__EXCERPTED DATA__.
_ _ _ _
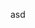 <!--
 * @Author: xingfei
 * @Date: 2020-03-10 11:48:30
 * @LastEditors: xingfei
 * @LastEditTime: 2020-03-10 11:48:30
 * @Description: 
 -->
asd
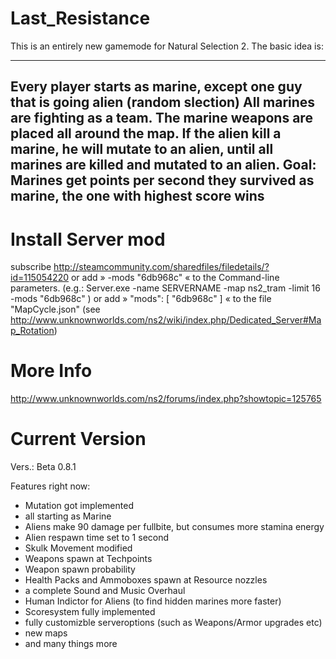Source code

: Last_Resistance
===============
This is an entirely new gamemode for Natural Selection 2.
The basic idea is:

-------------------------------------------------------------------------------------------------
Every player starts as marine, except one guy that is going alien (random slection)
All marines are fighting as a team.
The marine weapons are placed all around the map.
If the alien kill a marine, he will mutate to an alien, until all marines are killed and mutated to an alien.
Goal: Marines get points per second they survived as marine, the one with highest score wins
-------------------------------------------------------------------------------------------------


Install Server mod
===============
subscribe http://steamcommunity.com/sharedfiles/filedetails/?id=115054220
or 
add » -mods "6db968c" « to the Command-line parameters. (e.g.: Server.exe -name SERVERNAME -map ns2_tram -limit 16 -mods "6db968c" )
or
add » "mods": [ "6db968c" ] « to the file "MapCycle.json" (see http://www.unknownworlds.com/ns2/wiki/index.php/Dedicated_Server#Map_Rotation)

More Info
===============
http://www.unknownworlds.com/ns2/forums/index.php?showtopic=125765

Current Version
===============
Vers.: Beta 0.8.1

Features right now:
- Mutation got implemented
- all starting as Marine
- Aliens make 90 damage per fullbite, but consumes more stamina energy
- Alien respawn time set to 1 second
- Skulk Movement modified
- Weapons spawn at Techpoints
- Weapon spawn probability
- Health Packs and Ammoboxes spawn at Resource nozzles
- a complete Sound and Music Overhaul
- Human Indictor for Aliens (to find hidden marines more faster)
- Scoresystem fully implemented
- fully customizble serveroptions (such as Weapons/Armor upgrades etc)
- new maps
- and many things more
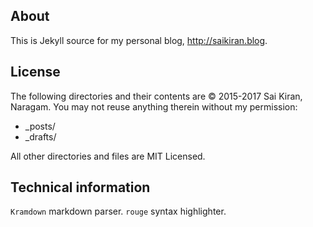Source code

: ## About
This is Jekyll source for my personal blog, http://saikiran.blog.

## License
The following directories and their contents are &copy; 2015-2017 Sai Kiran, Naragam.
You may not reuse anything therein without my permission:
* _posts/
* _drafts/  

All other directories and files are MIT Licensed.


## Technical information
`Kramdown` markdown parser.
`rouge` syntax highlighter.

[Gravity Home]: https://github.com/hemangsk/Gravity

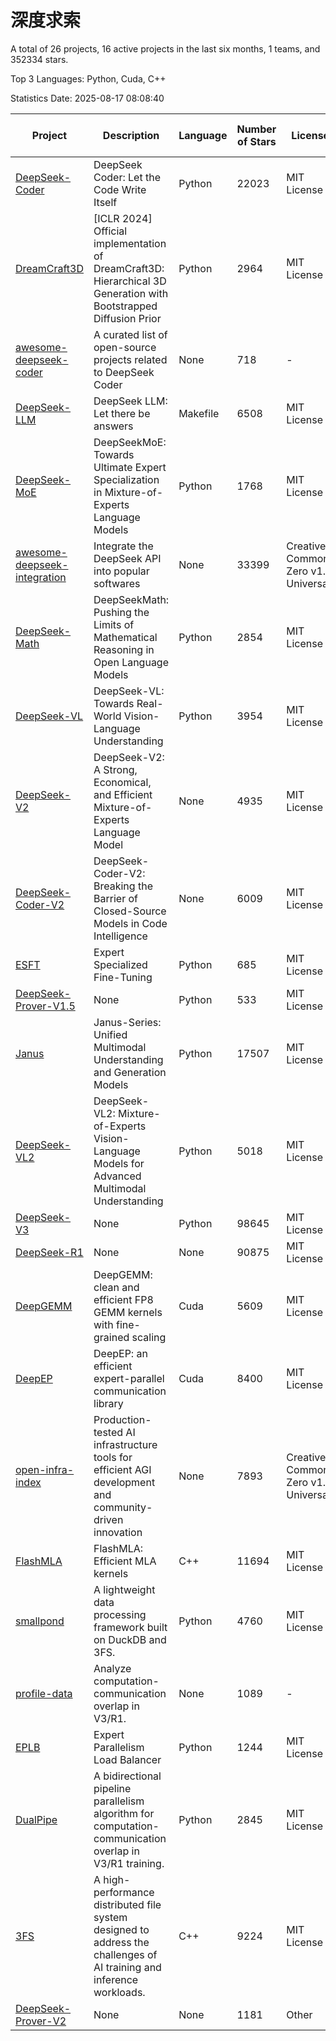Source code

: # 深度求索

A total of 26 projects, 16 active projects in the last six months, 1 teams, and 352334 stars.

Top 3 Languages: Python, Cuda, C++

Statistics Date: 2025-08-17 08:08:40

| Project | Description | Language | Number of Stars | License | Creation Date | Last Updated Date | Last Pushed Date |
| --- | --- | --- | --- | --- | --- | --- | --- |
| [DeepSeek-Coder](https://github.com/deepseek-ai/DeepSeek-Coder) | DeepSeek Coder: Let the Code Write Itself | Python | 22023 | MIT License | 2023-10-20 | 2025-08-17 | 2024-05-21 |
| [DreamCraft3D](https://github.com/deepseek-ai/DreamCraft3D) | [ICLR 2024] Official implementation of DreamCraft3D: Hierarchical 3D Generation with Bootstrapped Diffusion Prior | Python | 2964 | MIT License | 2023-10-23 | 2025-08-17 | 2025-04-22 |
| [awesome-deepseek-coder](https://github.com/deepseek-ai/awesome-deepseek-coder) | A curated list of open-source projects related to DeepSeek Coder | None | 718 | - | 2023-11-06 | 2025-08-12 | 2024-04-03 |
| [DeepSeek-LLM](https://github.com/deepseek-ai/DeepSeek-LLM) | DeepSeek LLM: Let there be answers | Makefile | 6508 | MIT License | 2023-11-29 | 2025-08-16 | 2024-02-04 |
| [DeepSeek-MoE](https://github.com/deepseek-ai/DeepSeek-MoE) | DeepSeekMoE: Towards Ultimate Expert Specialization in Mixture-of-Experts Language Models | Python | 1768 | MIT License | 2024-01-02 | 2025-08-16 | 2024-01-16 |
| [awesome-deepseek-integration](https://github.com/deepseek-ai/awesome-deepseek-integration) | Integrate the DeepSeek API into popular softwares | None | 33399 | Creative Commons Zero v1.0 Universal | 2024-01-11 | 2025-08-17 | 2025-05-13 |
| [DeepSeek-Math](https://github.com/deepseek-ai/DeepSeek-Math) | DeepSeekMath: Pushing the Limits of Mathematical Reasoning in Open Language Models | Python | 2854 | MIT License | 2024-02-05 | 2025-08-16 | 2024-04-15 |
| [DeepSeek-VL](https://github.com/deepseek-ai/DeepSeek-VL) | DeepSeek-VL: Towards Real-World Vision-Language Understanding | Python | 3954 | MIT License | 2024-03-07 | 2025-08-16 | 2024-04-24 |
| [DeepSeek-V2](https://github.com/deepseek-ai/DeepSeek-V2) | DeepSeek-V2: A Strong, Economical, and Efficient Mixture-of-Experts Language Model | None | 4935 | MIT License | 2024-04-22 | 2025-08-16 | 2024-09-25 |
| [DeepSeek-Coder-V2](https://github.com/deepseek-ai/DeepSeek-Coder-V2) | DeepSeek-Coder-V2: Breaking the Barrier of Closed-Source Models in Code Intelligence | None | 6009 | MIT License | 2024-06-14 | 2025-08-17 | 2024-09-24 |
| [ESFT](https://github.com/deepseek-ai/ESFT) | Expert Specialized Fine-Tuning | Python | 685 | MIT License | 2024-07-04 | 2025-08-14 | 2025-05-22 |
| [DeepSeek-Prover-V1.5](https://github.com/deepseek-ai/DeepSeek-Prover-V1.5) | None | Python | 533 | MIT License | 2024-08-15 | 2025-08-15 | 2024-08-16 |
| [Janus](https://github.com/deepseek-ai/Janus) | Janus-Series: Unified Multimodal Understanding and Generation Models | Python | 17507 | MIT License | 2024-10-18 | 2025-08-17 | 2025-02-01 |
| [DeepSeek-VL2](https://github.com/deepseek-ai/DeepSeek-VL2) | DeepSeek-VL2: Mixture-of-Experts Vision-Language Models for Advanced Multimodal Understanding | Python | 5018 | MIT License | 2024-12-13 | 2025-08-17 | 2025-02-26 |
| [DeepSeek-V3](https://github.com/deepseek-ai/DeepSeek-V3) | None | Python | 98645 | MIT License | 2024-12-26 | 2025-08-17 | 2025-06-27 |
| [DeepSeek-R1](https://github.com/deepseek-ai/DeepSeek-R1) | None | None | 90875 | MIT License | 2025-01-20 | 2025-08-17 | 2025-06-27 |
| [DeepGEMM](https://github.com/deepseek-ai/DeepGEMM) | DeepGEMM: clean and efficient FP8 GEMM kernels with fine-grained scaling | Cuda | 5609 | MIT License | 2025-02-13 | 2025-08-16 | 2025-08-15 |
| [DeepEP](https://github.com/deepseek-ai/DeepEP) | DeepEP: an efficient expert-parallel communication library | Cuda | 8400 | MIT License | 2025-02-17 | 2025-08-17 | 2025-08-14 |
| [open-infra-index](https://github.com/deepseek-ai/open-infra-index) | Production-tested AI infrastructure tools for efficient AGI development and community-driven innovation | None | 7893 | Creative Commons Zero v1.0 Universal | 2025-02-21 | 2025-08-16 | 2025-05-15 |
| [FlashMLA](https://github.com/deepseek-ai/FlashMLA) | FlashMLA: Efficient MLA kernels | C++ | 11694 | MIT License | 2025-02-21 | 2025-08-17 | 2025-08-14 |
| [smallpond](https://github.com/deepseek-ai/smallpond) | A lightweight data processing framework built on DuckDB and 3FS. | Python | 4760 | MIT License | 2025-02-24 | 2025-08-17 | 2025-03-05 |
| [profile-data](https://github.com/deepseek-ai/profile-data) | Analyze computation-communication overlap in V3/R1. | None | 1089 | - | 2025-02-26 | 2025-08-16 | 2025-03-21 |
| [EPLB](https://github.com/deepseek-ai/EPLB) | Expert Parallelism Load Balancer | Python | 1244 | MIT License | 2025-02-26 | 2025-08-16 | 2025-03-24 |
| [DualPipe](https://github.com/deepseek-ai/DualPipe) | A bidirectional pipeline parallelism algorithm for computation-communication overlap in V3/R1 training. | Python | 2845 | MIT License | 2025-02-26 | 2025-08-17 | 2025-03-10 |
| [3FS](https://github.com/deepseek-ai/3FS) |  A high-performance distributed file system designed to address the challenges of AI training and inference workloads.  | C++ | 9224 | MIT License | 2025-02-27 | 2025-08-17 | 2025-07-28 |
| [DeepSeek-Prover-V2](https://github.com/deepseek-ai/DeepSeek-Prover-V2) | None | None | 1181 | Other | 2025-04-30 | 2025-08-16 | 2025-07-18 |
_ _ _ _
__TO-DO ITEM__. Scan each line above for the string "Creative". Give the tally and nothing else.

__YOUR RESPONSE__. 2